So you want to use project gutenberg text?
This package doesn't currently work (install problems with the BSD database that happens even on python2) and doesn't provide the functionality I wanted. I used code from this repo to clean up the headers from Gutenberg files (step 2) I scraped using some bash commands (step 1).
# 1. Scrape all 'en' books from a gutenberg mirror into a single directory. Took
# 3h 25m; total size was 11G. Run on Nov 17, 2016. All downloads are ".zip".
wget -m -H -nd "http://www.gutenberg.org/robot/harvest?filetypes[]=txt&langs[]=en"
# 2. Remove extra crap we get from using wget.
rm robots.txt
rm harvest*
# 3. Remove all duplicate encodings in ISO-<something> and UTF-8. Based on a few
# random samplings it seemed like there were ASCII versions of all of these.
# (NOTE: after trying to process the remainders, it seems like many aren't
# actually ASCII after all.

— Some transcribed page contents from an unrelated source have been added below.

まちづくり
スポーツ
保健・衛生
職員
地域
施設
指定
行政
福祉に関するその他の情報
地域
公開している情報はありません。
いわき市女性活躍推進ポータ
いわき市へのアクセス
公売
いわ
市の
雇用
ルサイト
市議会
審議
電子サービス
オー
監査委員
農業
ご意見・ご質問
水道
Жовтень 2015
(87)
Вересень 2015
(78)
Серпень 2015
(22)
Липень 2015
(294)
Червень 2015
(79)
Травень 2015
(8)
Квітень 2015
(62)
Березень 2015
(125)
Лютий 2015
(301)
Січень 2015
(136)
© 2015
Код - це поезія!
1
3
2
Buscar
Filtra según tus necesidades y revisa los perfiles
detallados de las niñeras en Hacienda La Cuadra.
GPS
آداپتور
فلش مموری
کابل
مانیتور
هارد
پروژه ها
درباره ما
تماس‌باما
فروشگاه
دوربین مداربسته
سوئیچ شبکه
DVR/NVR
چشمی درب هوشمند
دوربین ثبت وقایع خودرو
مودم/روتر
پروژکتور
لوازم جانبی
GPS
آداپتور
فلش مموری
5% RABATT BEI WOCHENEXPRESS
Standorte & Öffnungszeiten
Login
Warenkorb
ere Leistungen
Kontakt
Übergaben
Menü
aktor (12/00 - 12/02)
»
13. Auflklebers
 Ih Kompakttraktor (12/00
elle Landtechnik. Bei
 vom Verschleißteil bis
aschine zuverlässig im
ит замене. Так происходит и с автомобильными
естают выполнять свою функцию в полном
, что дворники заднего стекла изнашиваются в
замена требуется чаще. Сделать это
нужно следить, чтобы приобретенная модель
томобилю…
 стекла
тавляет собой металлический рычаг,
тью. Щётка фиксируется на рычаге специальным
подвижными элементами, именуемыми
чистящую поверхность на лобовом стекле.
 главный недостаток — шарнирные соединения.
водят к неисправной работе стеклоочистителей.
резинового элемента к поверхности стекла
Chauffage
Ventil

Oh well.)
ls | grep "-8.zip" | xargs rm
ls | grep "-0.zip" | xargs rm
# 4. We were then left with a handful of other files with '-' characters in them
# (which seemed to be an indication of non-standard formatting).
# - 89-AnnexI.zip - trade agreement doc; weird text
# - 89-Descriptions.zip - ""
# - 89-Contents.zip - ""
# - 3290-u.zip - unicode but with "u" instead of "0" suffix
# - 5192-tex.zip - tex formatted book
# - 10681-index.zip - thesaurus index
# - 10681-body.zip - thesaurus body
# - 13526-page-inames.zip - (I forget)
# - 15824-h.zip - windows-encoded file (I think)
# - 18251-mac.zip - mac-encoded file (I think)
# I removed all of them
rm 89-AnnexI.zip
rm 89-Descriptions.zip
rm 89-Contents.zip
rm 3290-u.zip
rm 5192-tex.zip
rm 10681-index.zip
rm 10681-body.zip
rm 13526-page-inames.zip
rm 15824-h.zip
rm 18251-mac.zip
# 5. unzip all of the files and remove all of the zips.
sudo apt install unzip
unzip "*.zip"
rm "*.zip"
# 6. From foo.zip, some files extract directly into foo.txt, while other extract
# into foo/foo.txt. Move all into this directory.
mv */*.txt ./
# 7. There will be empty directories left (what we want), and some non-empty
# ones. The non-empty directories include other formats (e.g. PDF), sneaky
# nested zips, sneaky nested zips with other formats in them, at least one
# typo (.TXT), and possibly other things. There are only 20 such directories
# (including several pdf/mid pairings of the same serial number), so we just
# remove them along with the empty directories.
ls | grep -v "\.txt" | xargs rm -rf
# The final size of original/ is 37,229 .txt files totaling 14G.
I'm using gutenberg/cleanup/strip_headers.py
to take off the inconsistent
mountain of crap above and below the texts.
# setup pip crap if you don't normally use python 3
pip install --upgrade pip
pip install virtualenv
virtualenv -p python3 venv
source venv/bin/activate
pip3 install six
pip3 install tqdm
# run. <indir> contains all of your downloaded .txt files. <outdir> is where the
# script dumps the (relatively) cleaned versions.
python3 clean.py <indir> <outdir>
# When I ran it, the above has encoding problems opening many of the files. I
# probably could have tried harder to fix these but believe it or not getting
# this text data has been about as fun as pulling my own teeth out so I decided
# to just let it go.
#
# What remained are 36,154 of the original 37,229 files, so about 97% of them.